__Task prompt__
Turn the data below into a numbered list of its lines, with blank lines left out. Leave the pictures out of the list.
[Entries provided — start]
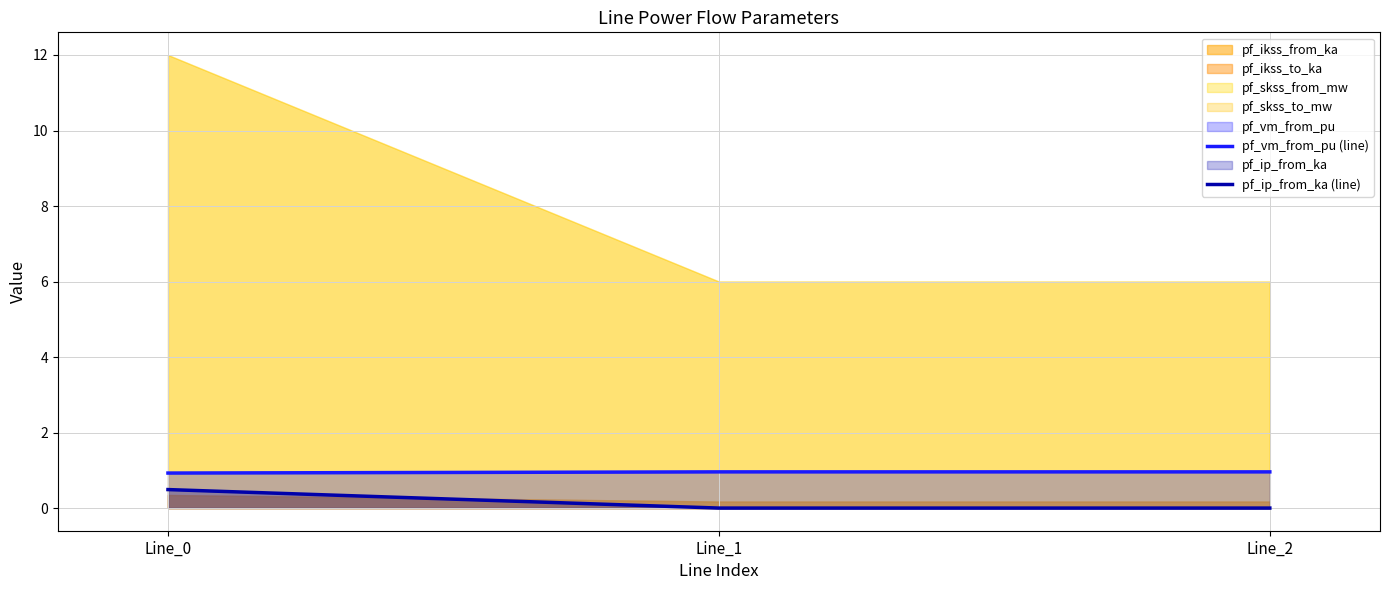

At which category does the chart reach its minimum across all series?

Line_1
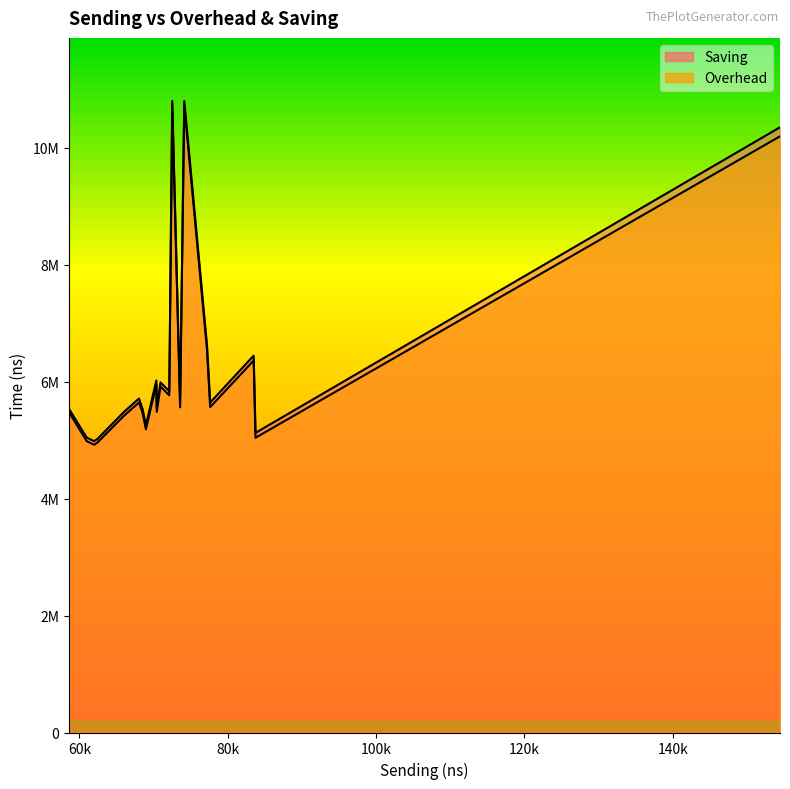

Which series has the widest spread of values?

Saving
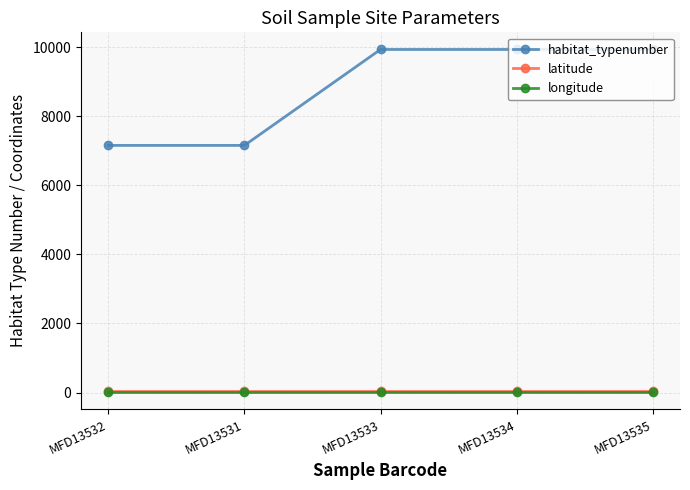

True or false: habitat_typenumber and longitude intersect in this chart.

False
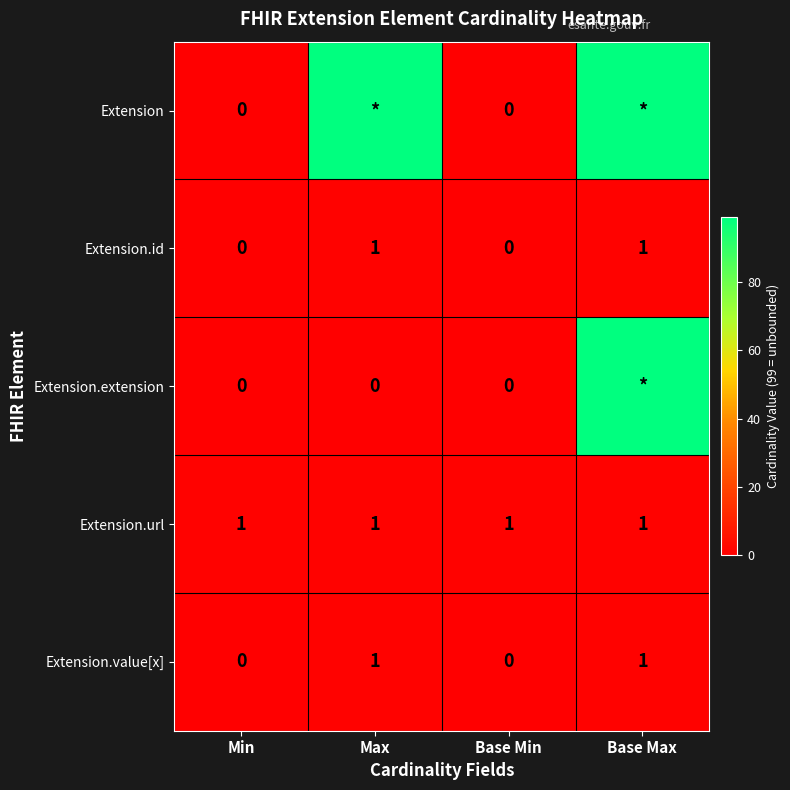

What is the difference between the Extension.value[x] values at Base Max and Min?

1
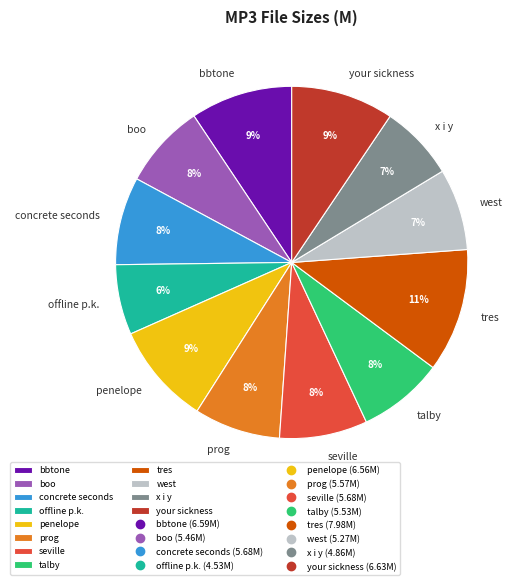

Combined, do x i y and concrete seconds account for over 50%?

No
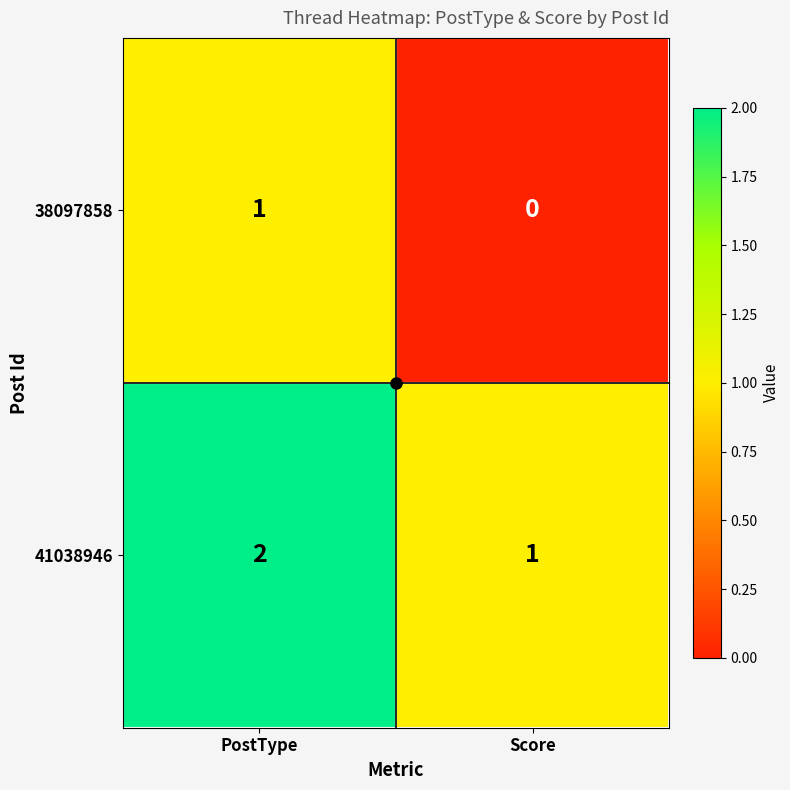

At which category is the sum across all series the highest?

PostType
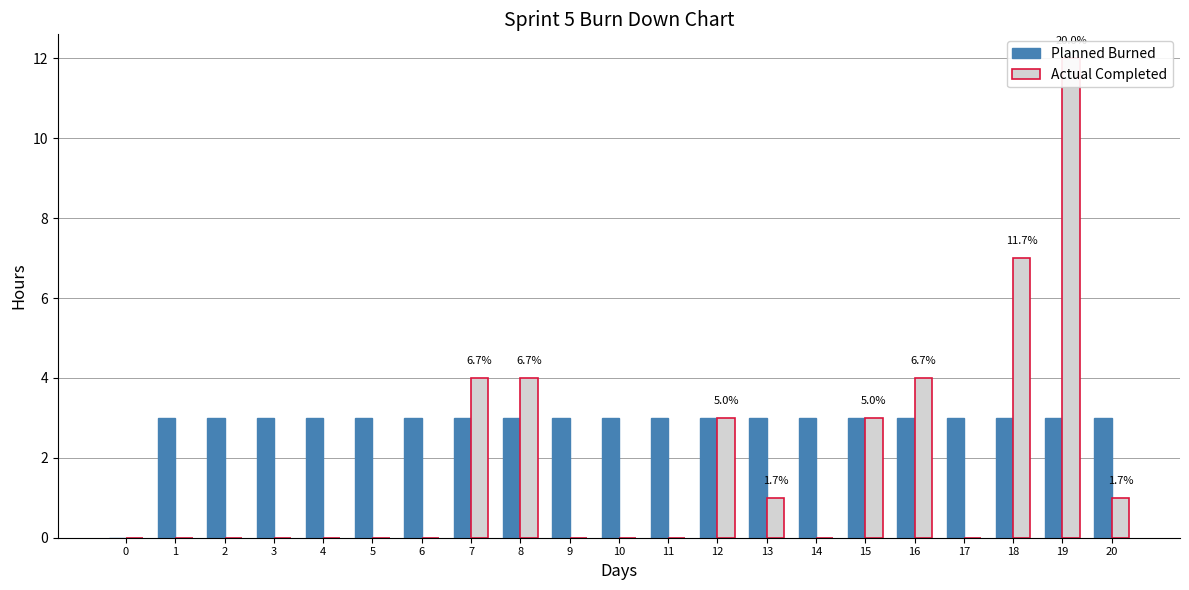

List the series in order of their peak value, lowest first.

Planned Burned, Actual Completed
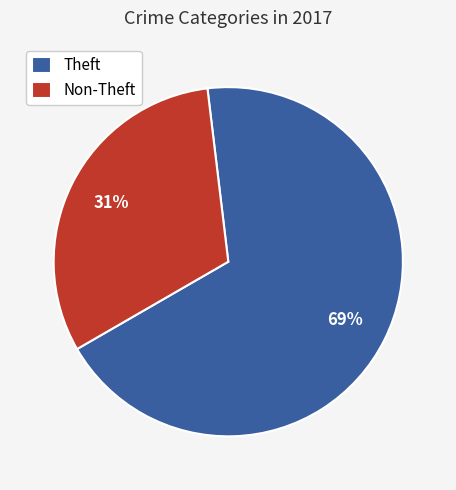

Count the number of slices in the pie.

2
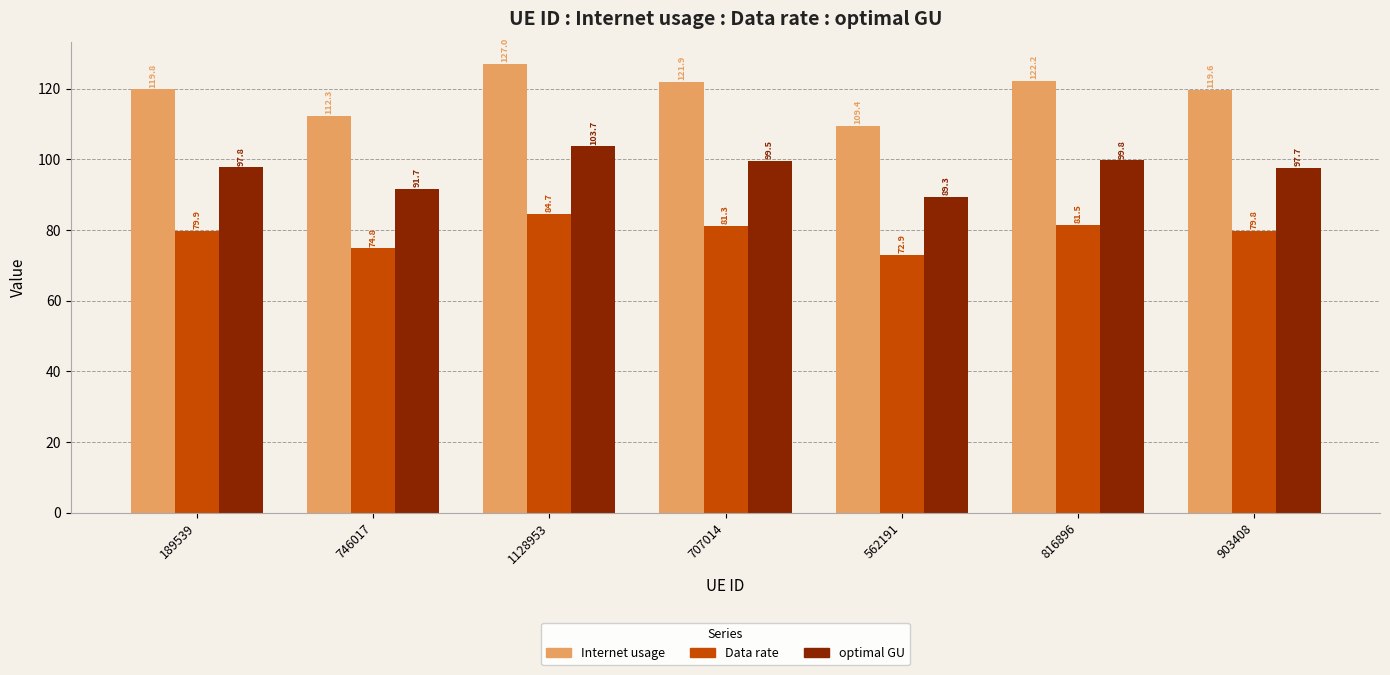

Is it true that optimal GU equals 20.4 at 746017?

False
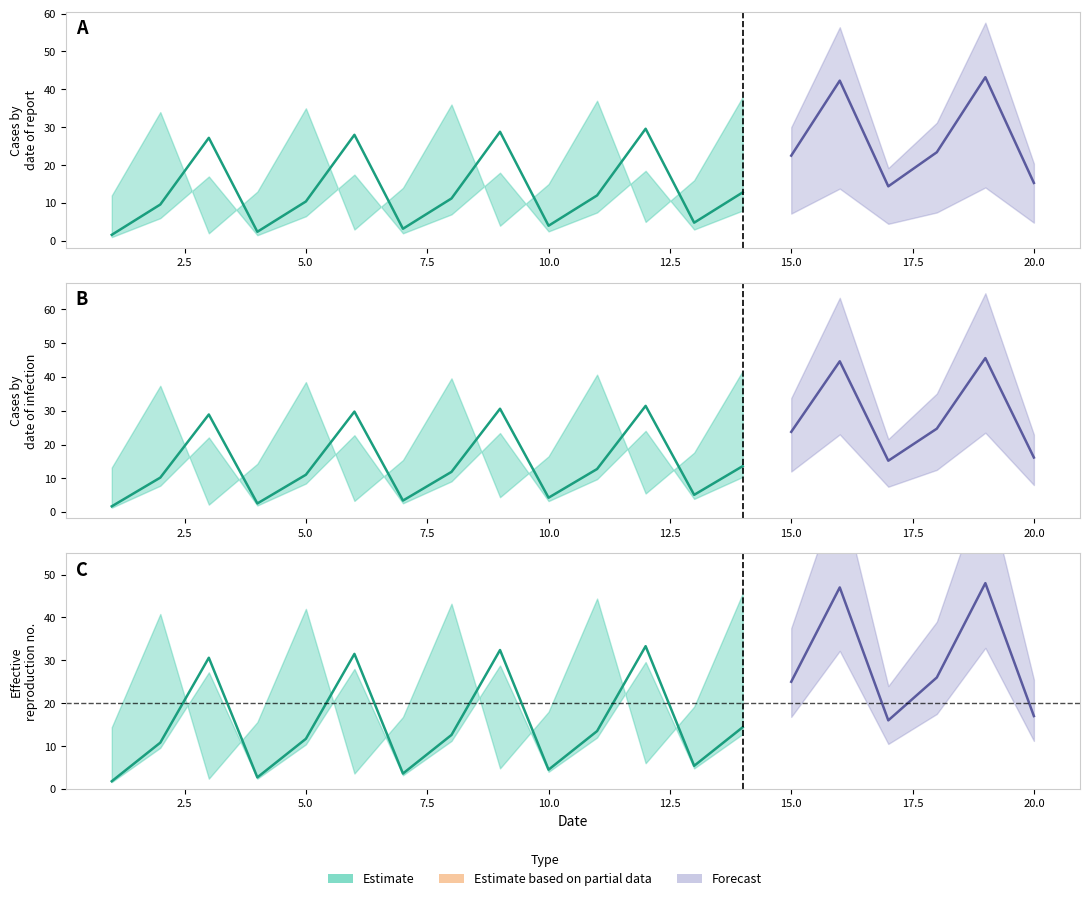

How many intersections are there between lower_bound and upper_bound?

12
[Entries provided — finish]
__Solution for this problem__
1. At which category does the chart reach its minimum across all series?
2. Line_1
3. Which series has the widest spread of values?
4. Saving
5. True or false: habitat_typenumber and longitude intersect in this chart.
6. False
7. What is the difference between the Extension.value[x] values at Base Max and Min?
8. 1
9. Combined, do x i y and concrete seconds account for over 50%?
10. No
11. At which category is the sum across all series the highest?
12. PostType
13. List the series in order of their peak value, lowest first.
14. Planned Burned, Actual Completed
15. Count the number of slices in the pie.
16. 2
17. Is it true that optimal GU equals 20.4 at 746017?
18. False
19. How many intersections are there between lower_bound and upper_bound?
20. 12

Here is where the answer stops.